What road to you travel on? I encourage you to take the high road as often as you can because it presents the best view of you.
I’m sure we’ve all been there where we’ve lost it or others have and it’s just gets ugly and honestly, it’s unnecessary. And what did we gain? Nothing! More hard feelings. More walls. More division. Who needs that?
Taking the high road is a choice. It’s exercising self-discipline. It’s a decision to not to let others get the best of you or to allow your emotions to control you so that you go to a place that doesn’t bring out the good, doesn’t allow healthy discussion of the issues or prevents issues from being resolved.
Taking the high road can be hard, but so worth it when you consider the consequences of taking the low road.
Here are 5 ways when taking the high right is the right road:
- To de-escalate rising emotions – Bring emotions down so the issue can be discussed and hopefully, resolved. It’s ok to say, “Let’s bring it down and deal with the issues, not the emotions.”
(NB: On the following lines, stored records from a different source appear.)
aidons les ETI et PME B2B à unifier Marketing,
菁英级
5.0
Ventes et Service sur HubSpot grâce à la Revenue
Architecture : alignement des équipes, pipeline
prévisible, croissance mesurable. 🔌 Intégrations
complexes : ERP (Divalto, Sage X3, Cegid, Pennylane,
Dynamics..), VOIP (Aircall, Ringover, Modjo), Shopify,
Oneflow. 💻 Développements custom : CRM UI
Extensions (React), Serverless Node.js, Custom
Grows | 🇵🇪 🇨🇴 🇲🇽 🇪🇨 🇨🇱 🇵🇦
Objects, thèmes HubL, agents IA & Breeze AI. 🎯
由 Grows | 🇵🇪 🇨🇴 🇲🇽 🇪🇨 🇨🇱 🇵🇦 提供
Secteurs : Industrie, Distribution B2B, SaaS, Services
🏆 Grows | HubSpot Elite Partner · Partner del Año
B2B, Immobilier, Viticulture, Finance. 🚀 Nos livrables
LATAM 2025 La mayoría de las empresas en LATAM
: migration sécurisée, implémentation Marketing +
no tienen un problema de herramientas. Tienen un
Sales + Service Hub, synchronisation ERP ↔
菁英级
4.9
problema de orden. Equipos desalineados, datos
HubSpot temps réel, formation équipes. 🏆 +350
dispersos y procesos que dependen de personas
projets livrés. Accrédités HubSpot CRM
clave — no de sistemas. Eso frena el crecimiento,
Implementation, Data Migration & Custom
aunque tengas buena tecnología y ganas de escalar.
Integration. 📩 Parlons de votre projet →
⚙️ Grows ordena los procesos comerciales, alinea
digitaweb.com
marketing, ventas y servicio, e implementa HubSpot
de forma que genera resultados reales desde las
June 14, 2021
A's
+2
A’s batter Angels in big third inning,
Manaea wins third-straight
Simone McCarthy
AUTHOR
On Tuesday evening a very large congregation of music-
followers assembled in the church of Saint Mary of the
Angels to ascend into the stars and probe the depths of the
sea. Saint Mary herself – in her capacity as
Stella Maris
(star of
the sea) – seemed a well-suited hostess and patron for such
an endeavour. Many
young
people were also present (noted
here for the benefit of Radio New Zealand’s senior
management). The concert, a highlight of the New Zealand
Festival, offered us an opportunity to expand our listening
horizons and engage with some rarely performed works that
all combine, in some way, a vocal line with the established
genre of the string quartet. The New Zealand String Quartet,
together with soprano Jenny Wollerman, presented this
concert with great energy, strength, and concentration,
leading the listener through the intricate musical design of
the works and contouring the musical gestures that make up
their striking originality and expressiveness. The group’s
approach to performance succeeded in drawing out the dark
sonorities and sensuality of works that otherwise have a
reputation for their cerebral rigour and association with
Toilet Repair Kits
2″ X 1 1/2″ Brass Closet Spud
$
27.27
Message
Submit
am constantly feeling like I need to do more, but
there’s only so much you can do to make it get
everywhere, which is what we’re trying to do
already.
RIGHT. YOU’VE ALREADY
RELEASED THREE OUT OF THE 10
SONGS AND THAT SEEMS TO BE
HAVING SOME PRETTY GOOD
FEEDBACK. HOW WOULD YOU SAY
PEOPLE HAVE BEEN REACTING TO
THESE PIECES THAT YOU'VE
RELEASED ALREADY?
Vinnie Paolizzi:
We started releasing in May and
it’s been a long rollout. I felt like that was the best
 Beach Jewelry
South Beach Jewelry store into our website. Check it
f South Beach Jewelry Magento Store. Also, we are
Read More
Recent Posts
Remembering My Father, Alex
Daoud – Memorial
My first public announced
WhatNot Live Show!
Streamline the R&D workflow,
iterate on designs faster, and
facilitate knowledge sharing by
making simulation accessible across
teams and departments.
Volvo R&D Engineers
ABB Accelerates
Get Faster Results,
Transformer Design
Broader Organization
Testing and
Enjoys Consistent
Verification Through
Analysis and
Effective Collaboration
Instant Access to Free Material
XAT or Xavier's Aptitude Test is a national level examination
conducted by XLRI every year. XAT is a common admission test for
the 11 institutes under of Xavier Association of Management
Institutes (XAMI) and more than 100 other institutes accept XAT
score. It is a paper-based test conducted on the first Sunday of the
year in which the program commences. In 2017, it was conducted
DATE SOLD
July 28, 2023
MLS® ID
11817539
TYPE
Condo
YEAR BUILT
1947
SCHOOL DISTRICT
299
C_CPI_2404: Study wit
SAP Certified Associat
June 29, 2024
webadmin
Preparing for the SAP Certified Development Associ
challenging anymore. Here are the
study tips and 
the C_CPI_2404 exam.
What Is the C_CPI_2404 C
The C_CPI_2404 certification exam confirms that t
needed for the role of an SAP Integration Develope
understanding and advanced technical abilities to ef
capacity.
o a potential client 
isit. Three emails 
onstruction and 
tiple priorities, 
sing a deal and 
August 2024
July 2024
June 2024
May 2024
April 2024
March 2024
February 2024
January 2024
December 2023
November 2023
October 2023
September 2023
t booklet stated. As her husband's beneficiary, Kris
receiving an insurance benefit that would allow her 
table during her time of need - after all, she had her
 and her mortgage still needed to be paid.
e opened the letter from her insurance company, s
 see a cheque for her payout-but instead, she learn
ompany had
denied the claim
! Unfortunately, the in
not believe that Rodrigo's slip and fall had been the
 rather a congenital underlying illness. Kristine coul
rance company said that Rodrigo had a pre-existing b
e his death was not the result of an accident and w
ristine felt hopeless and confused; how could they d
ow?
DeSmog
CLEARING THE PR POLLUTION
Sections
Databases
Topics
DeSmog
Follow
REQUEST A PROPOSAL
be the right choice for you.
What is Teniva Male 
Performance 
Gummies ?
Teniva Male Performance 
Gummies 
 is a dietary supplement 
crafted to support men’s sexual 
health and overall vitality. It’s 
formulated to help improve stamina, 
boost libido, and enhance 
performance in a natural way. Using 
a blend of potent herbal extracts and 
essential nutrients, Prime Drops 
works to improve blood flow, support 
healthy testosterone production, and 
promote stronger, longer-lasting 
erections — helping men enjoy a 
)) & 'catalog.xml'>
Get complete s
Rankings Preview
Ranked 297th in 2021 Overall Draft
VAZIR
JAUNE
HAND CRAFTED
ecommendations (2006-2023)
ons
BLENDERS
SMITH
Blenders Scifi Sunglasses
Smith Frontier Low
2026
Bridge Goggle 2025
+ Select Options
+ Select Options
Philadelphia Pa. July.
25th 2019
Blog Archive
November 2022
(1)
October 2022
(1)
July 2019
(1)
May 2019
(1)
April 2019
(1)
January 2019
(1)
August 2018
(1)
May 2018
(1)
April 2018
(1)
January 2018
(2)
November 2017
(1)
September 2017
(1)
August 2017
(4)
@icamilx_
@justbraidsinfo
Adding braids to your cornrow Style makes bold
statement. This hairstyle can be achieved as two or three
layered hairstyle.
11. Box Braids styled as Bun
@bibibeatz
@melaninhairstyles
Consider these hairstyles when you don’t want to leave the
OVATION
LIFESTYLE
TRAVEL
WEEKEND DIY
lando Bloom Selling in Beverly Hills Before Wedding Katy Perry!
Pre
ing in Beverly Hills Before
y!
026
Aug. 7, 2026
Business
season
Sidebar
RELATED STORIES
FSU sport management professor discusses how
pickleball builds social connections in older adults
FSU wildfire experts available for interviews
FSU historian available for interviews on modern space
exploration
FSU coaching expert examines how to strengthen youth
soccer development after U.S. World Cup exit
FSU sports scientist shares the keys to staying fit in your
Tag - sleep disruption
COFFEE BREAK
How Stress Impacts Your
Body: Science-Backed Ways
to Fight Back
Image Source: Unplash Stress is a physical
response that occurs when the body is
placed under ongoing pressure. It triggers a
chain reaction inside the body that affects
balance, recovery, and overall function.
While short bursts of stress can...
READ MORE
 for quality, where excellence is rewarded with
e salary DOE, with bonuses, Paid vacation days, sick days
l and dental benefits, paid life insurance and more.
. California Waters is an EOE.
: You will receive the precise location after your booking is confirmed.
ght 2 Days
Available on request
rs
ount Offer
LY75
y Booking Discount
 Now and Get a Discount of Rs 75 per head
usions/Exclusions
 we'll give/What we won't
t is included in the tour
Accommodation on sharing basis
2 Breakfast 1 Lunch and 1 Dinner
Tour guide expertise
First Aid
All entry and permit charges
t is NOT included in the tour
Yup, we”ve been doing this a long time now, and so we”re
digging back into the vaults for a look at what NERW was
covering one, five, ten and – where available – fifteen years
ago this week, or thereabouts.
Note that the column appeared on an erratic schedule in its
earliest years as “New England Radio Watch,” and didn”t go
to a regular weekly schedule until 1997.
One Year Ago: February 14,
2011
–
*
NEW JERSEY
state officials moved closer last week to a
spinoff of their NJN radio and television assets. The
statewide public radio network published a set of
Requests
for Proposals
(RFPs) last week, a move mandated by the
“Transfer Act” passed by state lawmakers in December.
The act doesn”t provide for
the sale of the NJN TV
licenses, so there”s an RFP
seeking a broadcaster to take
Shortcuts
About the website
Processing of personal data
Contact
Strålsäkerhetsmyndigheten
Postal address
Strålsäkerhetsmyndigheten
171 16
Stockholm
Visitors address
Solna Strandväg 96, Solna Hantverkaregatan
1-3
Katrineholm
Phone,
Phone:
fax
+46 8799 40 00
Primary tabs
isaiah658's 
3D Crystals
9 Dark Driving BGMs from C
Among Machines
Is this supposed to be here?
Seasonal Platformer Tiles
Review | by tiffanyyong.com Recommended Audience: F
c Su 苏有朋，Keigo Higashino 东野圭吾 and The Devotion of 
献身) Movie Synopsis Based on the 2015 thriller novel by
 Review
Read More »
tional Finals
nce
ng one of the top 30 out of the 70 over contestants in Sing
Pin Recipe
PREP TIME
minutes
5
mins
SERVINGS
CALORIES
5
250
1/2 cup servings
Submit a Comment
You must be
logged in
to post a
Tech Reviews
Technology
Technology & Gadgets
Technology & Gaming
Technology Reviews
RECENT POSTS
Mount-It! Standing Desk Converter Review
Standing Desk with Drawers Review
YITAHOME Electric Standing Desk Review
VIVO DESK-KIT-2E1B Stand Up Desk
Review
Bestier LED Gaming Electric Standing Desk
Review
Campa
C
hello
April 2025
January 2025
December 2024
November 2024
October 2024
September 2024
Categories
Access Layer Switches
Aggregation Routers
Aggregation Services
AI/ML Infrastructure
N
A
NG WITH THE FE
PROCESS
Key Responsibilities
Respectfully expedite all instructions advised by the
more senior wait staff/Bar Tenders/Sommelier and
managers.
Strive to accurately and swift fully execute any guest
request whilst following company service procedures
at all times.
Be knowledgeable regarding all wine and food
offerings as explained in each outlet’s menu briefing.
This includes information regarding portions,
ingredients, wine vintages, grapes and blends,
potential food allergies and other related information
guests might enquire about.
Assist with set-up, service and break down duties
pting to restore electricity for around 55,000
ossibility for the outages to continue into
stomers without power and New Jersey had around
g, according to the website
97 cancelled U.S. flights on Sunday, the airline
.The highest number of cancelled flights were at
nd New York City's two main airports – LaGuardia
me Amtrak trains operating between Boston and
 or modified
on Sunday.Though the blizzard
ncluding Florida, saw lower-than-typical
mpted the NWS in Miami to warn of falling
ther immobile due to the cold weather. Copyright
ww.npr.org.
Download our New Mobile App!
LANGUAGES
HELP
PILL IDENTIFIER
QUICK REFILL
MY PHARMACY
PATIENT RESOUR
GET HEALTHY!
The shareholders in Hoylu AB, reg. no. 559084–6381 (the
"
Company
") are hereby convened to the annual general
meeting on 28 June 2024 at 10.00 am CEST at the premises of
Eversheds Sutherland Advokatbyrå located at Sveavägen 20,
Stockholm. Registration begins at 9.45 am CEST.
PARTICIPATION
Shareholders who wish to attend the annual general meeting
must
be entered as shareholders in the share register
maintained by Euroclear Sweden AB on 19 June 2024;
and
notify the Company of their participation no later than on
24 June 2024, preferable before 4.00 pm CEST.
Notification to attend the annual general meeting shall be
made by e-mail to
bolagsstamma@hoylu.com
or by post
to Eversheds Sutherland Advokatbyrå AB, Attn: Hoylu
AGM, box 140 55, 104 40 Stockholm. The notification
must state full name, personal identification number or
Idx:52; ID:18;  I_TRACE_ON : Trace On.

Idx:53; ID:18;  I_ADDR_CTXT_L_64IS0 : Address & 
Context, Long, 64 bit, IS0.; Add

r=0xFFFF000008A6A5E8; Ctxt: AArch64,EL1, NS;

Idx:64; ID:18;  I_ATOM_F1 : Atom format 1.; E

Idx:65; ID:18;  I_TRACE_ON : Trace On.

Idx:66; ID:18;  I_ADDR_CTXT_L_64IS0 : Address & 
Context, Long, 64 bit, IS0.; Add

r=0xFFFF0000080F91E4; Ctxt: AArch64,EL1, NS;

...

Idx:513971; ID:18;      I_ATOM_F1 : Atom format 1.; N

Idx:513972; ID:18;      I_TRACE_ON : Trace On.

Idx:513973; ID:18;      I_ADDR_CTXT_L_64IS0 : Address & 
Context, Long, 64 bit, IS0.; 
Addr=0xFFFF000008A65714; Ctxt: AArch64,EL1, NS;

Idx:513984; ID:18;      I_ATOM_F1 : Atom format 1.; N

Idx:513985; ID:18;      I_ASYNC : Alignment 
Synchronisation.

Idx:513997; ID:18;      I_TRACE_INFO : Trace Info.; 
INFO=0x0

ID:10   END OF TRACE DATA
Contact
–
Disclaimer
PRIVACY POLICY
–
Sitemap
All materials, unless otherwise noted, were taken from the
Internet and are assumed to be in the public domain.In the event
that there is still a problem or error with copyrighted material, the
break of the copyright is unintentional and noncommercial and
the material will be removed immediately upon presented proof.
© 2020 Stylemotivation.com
- To prevent an argument – An argument is really a debate. Is anyone really listening? And if no one’s listening, nothing can be resolved, and if nothing can be resolved, why go there? It’s ok to say, “Are we willing to listen to each other? If so, let’s go, if not, let’s not”.
- To end an argument – Is anything getting resolved? Cut it off. Pick it up later, but with clear parameters of how to discuss the issue. It’s ok to say, “Stop! This is going nowhere. Let’s pick it up when we can address the issue without the emotions”.
- When dealing with unprofessional behavior – Many of us have been on the receiving end of unprofessional behavior. Maybe you were yelled at. Maybe you were insulted (not assaulted, there’s definite immediate action you need to take on that). Too many times, we give people a pass because they have a title, or we report to them. Bad behavior is bad behavior. Taking the high road in this case doesn’t mean that you’re not going to address the situation because you should. It does mean you’ll address it in a professional manner at a time of your choosing. It may be a teachable moment for the person. It’s ok to say, “This is inappropriate and I’m going to end it here. We can talk about this at another time.” What are they going to say? Whatever it is, you can politely walk away.
- When dealing with ignorance – Sometimes people just don’t know any better. They tell you what they don’t know by what they say or do. Help them. Show them another way to address the situation or how to have a meaningful conversation. Ignorance isn’t a crime. It’s an opportunity to learn.
Taking the high road usually deals with emotions. Emotions are good when used in the right way – to express feelings in a constructive way.
Taking the highroad is a choice. Rarely, if ever, will it take you in the wrong direction and it will always present the best view of you!